The conference is wonderful for individuals interested in information (e.g. information experts, scientists, item managers, and so on) Having said that, Im not a data scientist. I do not spend the bulk of my time saving, arranging and sorting through information.
So in getting ready for my presentation at CrunchConf, I asked myself, “How do I take what I learn about item management and data, and communicate that effectively and just to an audience of data specialists, without looking like a jackass?”
And this is what I developed. (You can be the judge.) Theres no soundtrack here, and really few words on the slides, but ideally the presentation itself is valuable.
Here are the key messages I was intending to get throughout:
Data is an essential input and filter into the product advancement procedure. See slides 39-41. Data is a key input that gives us ideas on what to develop. Youll understand how this works if youre using data at all. But information is also a filter to balance against the other inputs into the procedure, most of which are qualitative in nature. Information is both a filter and an input. Youll see in Slide 40, Ive put “data” as a circle Build->> Measure->> Learn. Im not a visualization wizard, however the point I was trying to make clear is that its ever-present and essential for helping to make great choices.
I believe this is a crucial lesson for information scientists and experts who might discover themselves lost in the data. If you cant interact the data effectively, no one will provide a shit. If we desire data to be used successfully as an input and filter into the product management/development process, then its on us to make the information simple for individuals to comprehend.

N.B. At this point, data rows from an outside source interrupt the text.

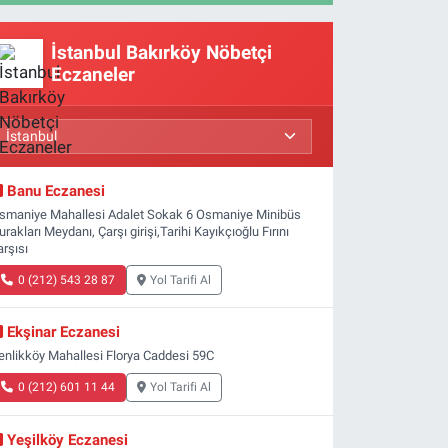
İstanbul Bakırköy Nöbetçi
Eczaneler
Banu Eczanesi
smaniye Mahallesi Adalet Sokak 6 Osmaniye Minibüs
urakları Meydanı, Çarşı girişi,Tarihi Kayıkçıoğlu Fırını
arşısı
0 (212) 543 28 87
Yol Tarifi Al
Ekşinar Eczanesi
enlikköy Mahallesi Florya Caddesi 59C
0 (212) 601 11 44
Yol Tarifi Al
Yeşilköy Eczanesi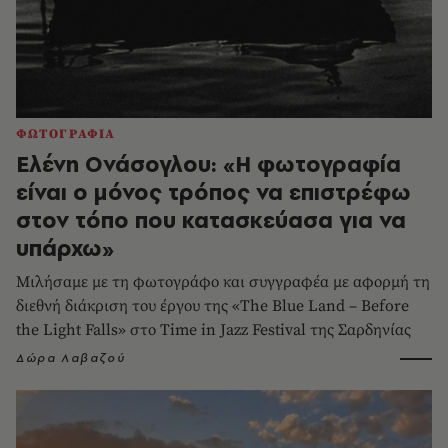
ΦΩΤΟΓΡΑΦΙΑ
Ελένη Ονάσογλου: «Η φωτογραφία
είναι ο μόνος τρόπος να επιστρέφω
στον τόπο που κατασκεύασα για να
υπάρχω»
Μιλήσαμε με τη φωτογράφο και συγγραφέα με αφορμή τη
διεθνή διάκριση του έργου της «The Blue Land – Before
the Light Falls» στο Time in Jazz Festival της Σαρδηνίας
Δώρα Λαβαζού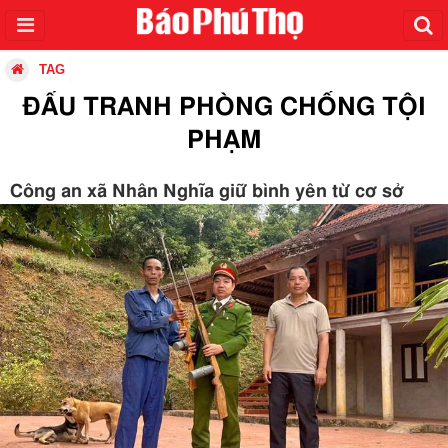
TAG
ĐẤU TRANH PHÒNG CHỐNG TỘI
PHẠM
Công an xã Nhân Nghĩa giữ bình yên từ cơ sở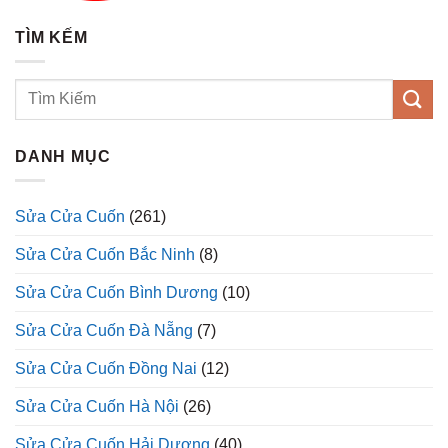
TÌM KẾM
DANH MỤC
Sửa Cửa Cuốn
(261)
Sửa Cửa Cuốn Bắc Ninh
(8)
Sửa Cửa Cuốn Bình Dương
(10)
Sửa Cửa Cuốn Đà Nẵng
(7)
Sửa Cửa Cuốn Đồng Nai
(12)
Sửa Cửa Cuốn Hà Nội
(26)
Sửa Cửa Cuốn Hải Dương
(40)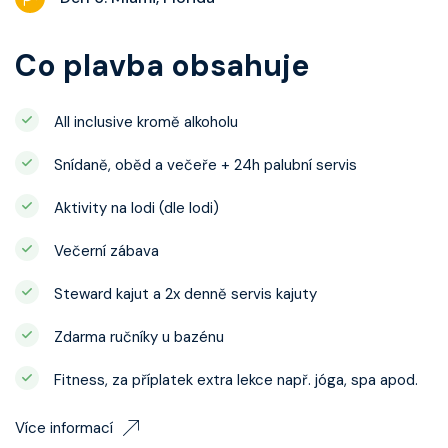
Co plavba obsahuje
All inclusive kromě alkoholu
Snídaně, oběd a večeře + 24h palubní servis
Aktivity na lodi (dle lodi)
Večerní zábava
Steward kajut a 2x denně servis kajuty
Zdarma ručníky u bazénu
Fitness, za příplatek extra lekce např. jóga, spa apod.
Více informací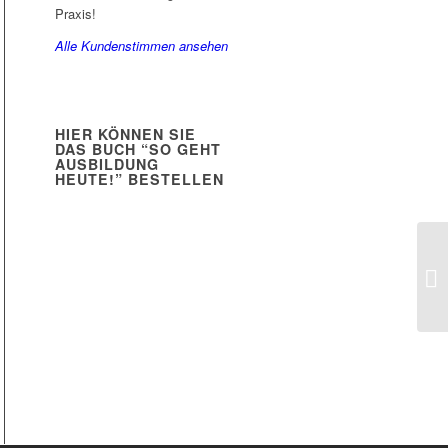
Praxis!
Alle Kundenstimmen ansehen
HIER KÖNNEN SIE
DAS BUCH “SO GEHT
AUSBILDUNG
HEUTE!” BESTELLEN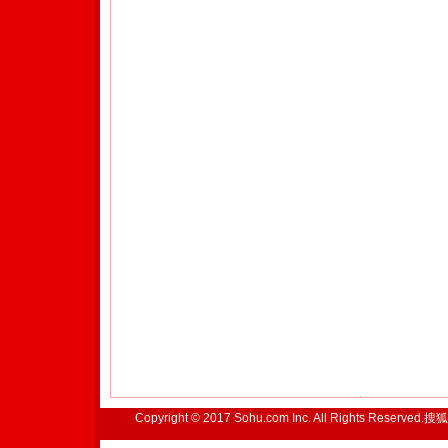
Copyright © 2017 Sohu.com Inc. All Rights Reserved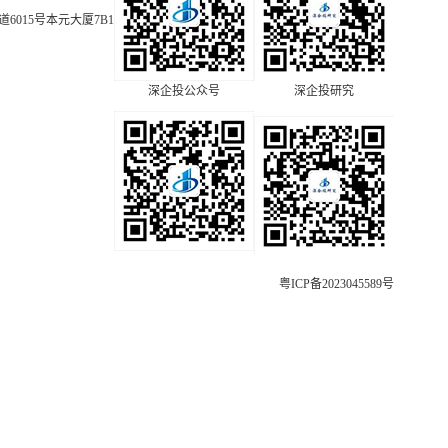
015号本元大厦7B1
深企投公众号
深企投研究
粤ICP备2023045589号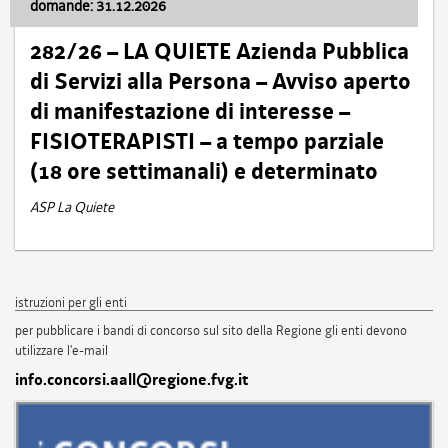
domande: 31.12.2026
282/26 – LA QUIETE Azienda Pubblica
di Servizi alla Persona – Avviso aperto
di manifestazione di interesse –
FISIOTERAPISTI – a tempo parziale
(18 ore settimanali) e determinato
ASP La Quiete
istruzioni per gli enti
per pubblicare i bandi di concorso sul sito della Regione gli enti devono
utilizzare l'e-mail
info.concorsi.aall@regione.fvg.it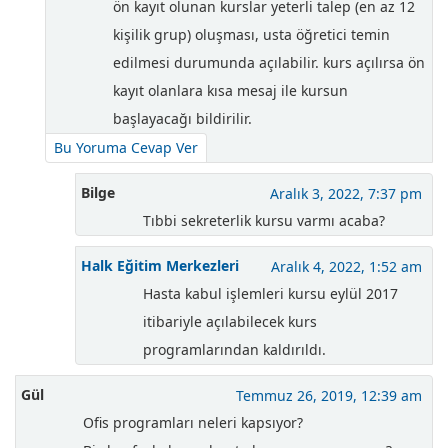
ön kayıt olunan kurslar yeterli talep (en az 12
kişilik grup) oluşması, usta öğretici temin
edilmesi durumunda açılabilir. kurs açılırsa ön
kayıt olanlara kısa mesaj ile kursun
başlayacağı bildirilir.
Bu Yoruma Cevap Ver
Bilge
Aralık 3, 2022, 7:37 pm
Tıbbi sekreterlik kursu varmı acaba?
Halk Eğitim Merkezleri
Aralık 4, 2022, 1:52 am
Hasta kabul işlemleri kursu eylül 2017
itibariyle açılabilecek kurs
programlarından kaldırıldı.
Gül
Temmuz 26, 2019, 12:39 am
Ofis programları neleri kapsıyor?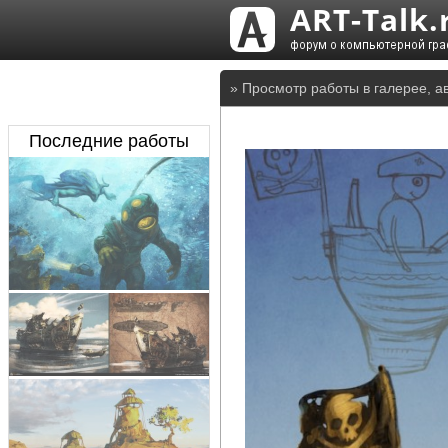
» Просмотр работы в галерее, а
Последние работы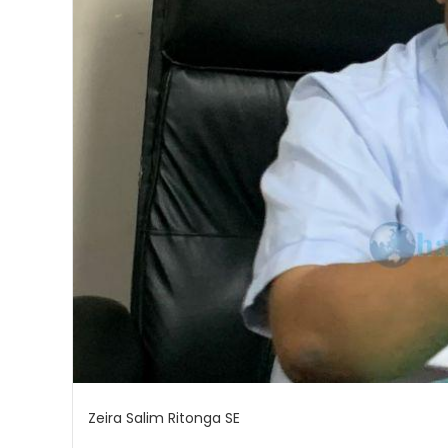
Zeira Salim Ritonga SE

Information is intricate, but how we interact it doesnt need to be.
You cant disregard qualitative data. Qualitative information is the unrecognized hero of the majority of item decisions. If you lean too far to utilizing your gut, without real information, you run the danger of being blindsided by your own predispositions; but if you ignore your gut entirely, youll draw the magic out of the item building procedure.

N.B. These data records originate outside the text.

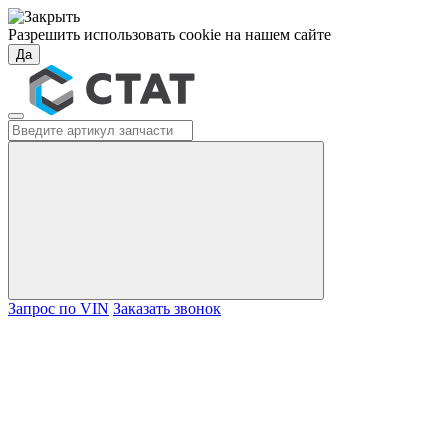
Разрешить использовать cookie на нашем сайте
Да
Запрос по VIN
Заказать звонок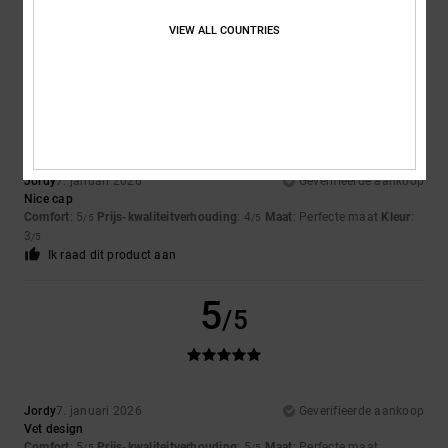
Kleur
: 5
/5
Ik raad dit product aan
VIEW ALL COUNTRIES
4
/5
Jordy
7. januari 2026
Geverifieerde aankoop
Nice cap
Comfort
: 5
Prijs-kwaliteitverhouding
: 4
Maat
: Perfecte maat
Kleur
:
/5
/5
3
/5
Ik raad dit product aan
5
/5
Jordy
7. januari 2026
Geverifieerde aankoop
Vet design
Comfort
: 5
Prijs-kwaliteitverhouding
: 5
Maat
: Perfecte maat
/5
/5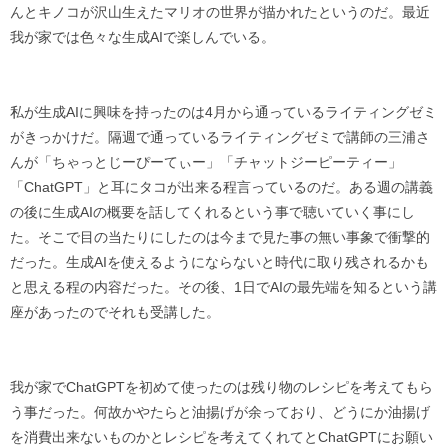
んとキノコが沢山生えたマリオの世界が描かれたというのだ。最近
我が家では色々な生成AIで楽しんでいる。
私が生成AIに興味を持ったのは4月から通っているライティングゼミ
がきっかけだ。隔週で通っているライティングゼミで講師の三浦さ
んが「ちゃっとじーぴーてぃー」「チャットジーピーティー」
「ChatGPT」と耳にタコが出来る程言っているのだ。ある週の講義
の後に生成AIの概要を話してくれるという事で聴いていく事にし
た。そこで目の当たりにしたのは今まで見た事の無い事象で衝撃的
だった。生成AIを使えるようにならないと時代に取り残されるかも
と思える程の内容だった。その後、1日でAIの最先端を知るという講
座があったのでそれも受講した。
我が家でChatGPTを初めて使ったのは残り物のレシピを考えてもら
う事だった。何故かやたらと油揚げが余っており、どうにか油揚げ
を消費出来ないものかとレシピを考えてくれてとChatGPTにお願い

The title slide of the discussion has the words “Data + Guts” on it, since I genuinely think you require a mix of both to construct terrific items. You cant win with one of them alone. And the secret, considering that many people/companies rely too greatly on their guts today (or the voice of the HiPPO/ Highest Paid Persons Opinion!), is to make data usable and approachable by everyone. Make data meaningful to every department, so that they wish to use it in their every day decision-making process.
Data is an essential input and filter into the item development process. I think this is a crucial lesson for information researchers and analysts who might discover themselves lost in the data. If we desire data to be used effectively as an input and filter into the item management/development procedure, then its on us to make the information simple for people to understand.

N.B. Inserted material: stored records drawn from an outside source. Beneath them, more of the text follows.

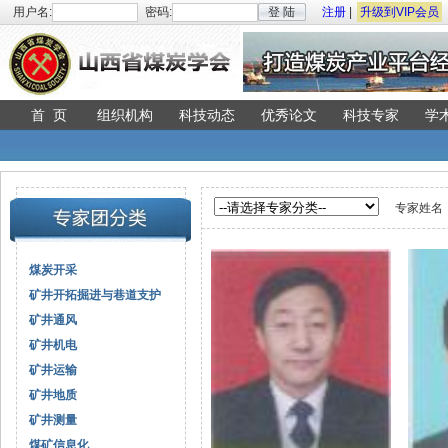
用户名:
密码:
登 陆
注册
|
升级到VIP会员
首 页
组织机构
科技动态
优秀论文
科技专家
学
专家姓名
煤炭开采
矿井开拓掘进与巷道支护
矿井通风
矿井机电
矿井运输
矿井地质
矿井测量
煤矿信息化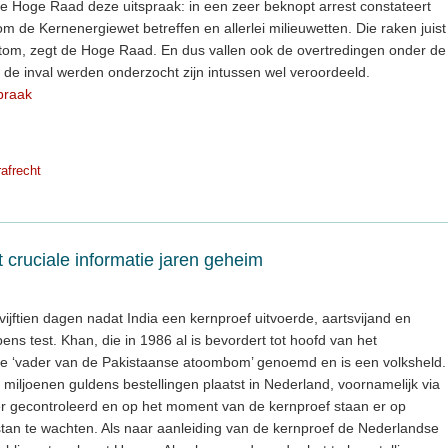
 Hoge Raad deze uitspraak: in een zeer beknopt arrest constateert
m de Kernenergiewet betreffen en allerlei milieuwetten. Die raken juist
tom, zegt de Hoge Raad. En dus vallen ook de overtredingen onder de
j de inval werden onderzocht zijn intussen wel veroordeeld.
praak
rafrecht
t cruciale informatie jaren geheim
vijftien dagen nadat India een kernproef uitvoerde, aartsvijand en
pens test. Khan, die in 1986 al is bevordert tot hoofd van het
e ‘vader van de Pakistaanse atoombom’ genoemd en is een volksheld.
 miljoenen guldens bestellingen plaatst in Nederland, voornamelijk via
ger gecontroleerd en op het moment van de kernproef staan er op
stan te wachten. Als naar aanleiding van de kernproef de Nederlandse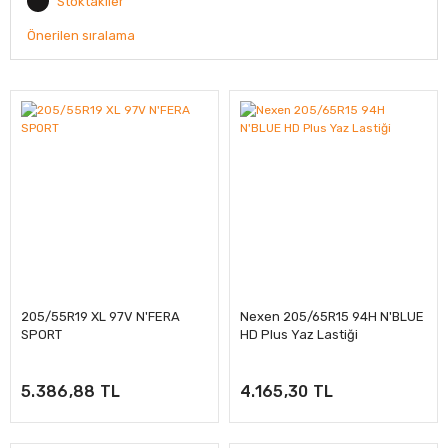
Stoktakiler
205/55R19 XL 97V N'FERA
Nexen 205/65R15 94H N'BLUE
SPORT
HD Plus Yaz Lastiği
5.386,88 TL
4.165,30 TL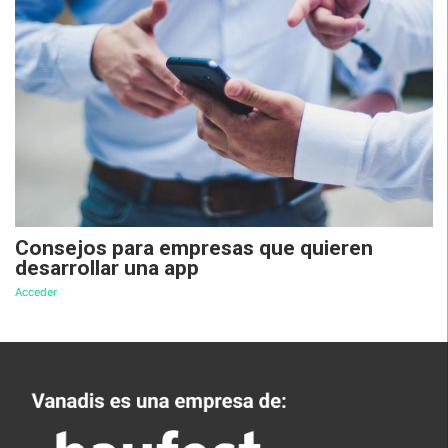
Consejos para empresas que quieren
desarrollar una app
Acceder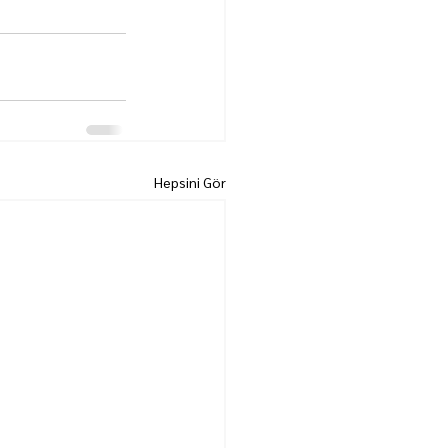
Hepsini Gör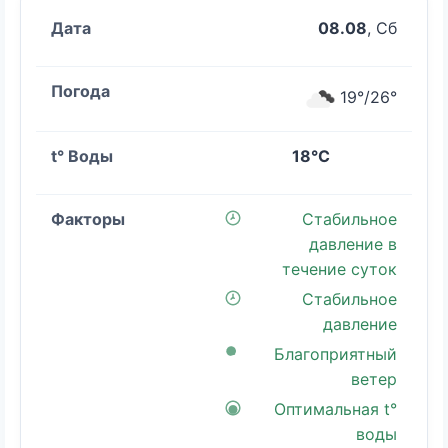
08.08
, Сб
19°/26°
18°C
Стабильное
давление в
течение суток
Стабильное
давление
Благоприятный
ветер
Оптимальная t°
воды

Lean Startup isnt as simple as we d like it to be. If youve tried to execute Lean Startup in your organization, youll know what Im talking about. My objective with this presentation was to break up some of the parts of the cycle (particularly around idea generation and triage) to ideally make the procedure clearer.
Corporate objectives are both bad and good. You cant disregard business objectives. The excellent ones align everybody around a typical mission and purpose. The bad ones are misaligned and do not work towards develop genuine worth for clients. Due to the fact that practically every company has great and bad corporate goals if youve ever worked anywhere in your life this ought to resonate with you. Theyre a required input into the equation, however a hard one to handle.
Consumer input is extremely important. Consumers cant tell you what to construct (because they dont actually understand), but they have pain. Customers/users have issues. You require to listen to that discomfort, and deeply appreciate/understand it, so you can translate that pain into options for them. Youll see in Slide 29 that I put “Customer Input” as a cycle around Build->> Measure->> Learn. Its more than a single input at a single point in time, you need to be collecting customer input continuously. However do it right.
The response isnt more information, its more procedure. I know “process” is a scary word, however I truly think the response to developing better products is in process … its simply a question of what process and how we execute it. A painfully long, thousand-step procedure to do something is clearly not the response. Fundamentally, this is why I think Lean Startup has actually become so popular, it promises a simpler, much faster process for getting stuff done.
PS. Unsplash is an amazing source of images.
The conference is great for individuals interested in data (e.g. data experts, scientists, item supervisors, etc.) Having stated that, Im not an information researcher. If you lean too far to using your gut, without genuine data, you run the threat of being blindsided by your own biases; but if you neglect your gut entirely, youll suck the magic out of the product structure process.